COM 597: Community and Media: Storytelling and Audience Engagement (Banel) - 2018 Winter
Thursdays, Jan 11th-March 8th, 6:00-9:50pm | CMU 242 (January 4th class has been cancelled, a makeup class is TBD)
This class is about putting smart, strategic and soulful storytelling to work to rise above the roar of everyday digital media. As professionals honing messages, sharing stories and conducting outreach to 21st century audiences, the ability to craft meaningful narratives that engage audiences and create real connections is more important than ever. A deep understanding of the transformative power of engagement and connection throughout recent history is critical to mastering the skills necessary to become communications leaders in digital media. “Community and Media: Storytelling and Audience Engagement” is a hands-on, practical course designed to teach students storytelling skills, along with a fundamental strategic underpinning, to help create deep connections between storytellers and audiences. Along the way, we’ll examine the history and context of 20th century media storytelling, and mine award-winning radio and TV programs for timeless audience engagement techniques and methods that worked in previous eras, but that are still relevant and effective in the digital era. We’ll also learn practical strategies from contemporary media professionals who are constantly navigating profound changes to the technology, economics, architecture and even the social consciousness of the modern media landscape. Through case studies and hands-on exercises with communications professionals, we’ll learn how to create engaging interactions with audiences, and powerful connections with each other and our communities.

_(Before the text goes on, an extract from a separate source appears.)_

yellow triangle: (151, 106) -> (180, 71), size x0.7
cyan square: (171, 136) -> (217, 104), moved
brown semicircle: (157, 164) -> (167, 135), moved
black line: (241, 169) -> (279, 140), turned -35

“The class was driven by conversational discussion of contemporary news as relative to media history, and as intersections with the readings assigned. Lengthy interviews with local-legend media producers brought venerable views and opinions of contemporary community media outlets–their struggles and successes. The final projects were explorations and research of media effects, students had wide leeway in choosing their content and presentation style.”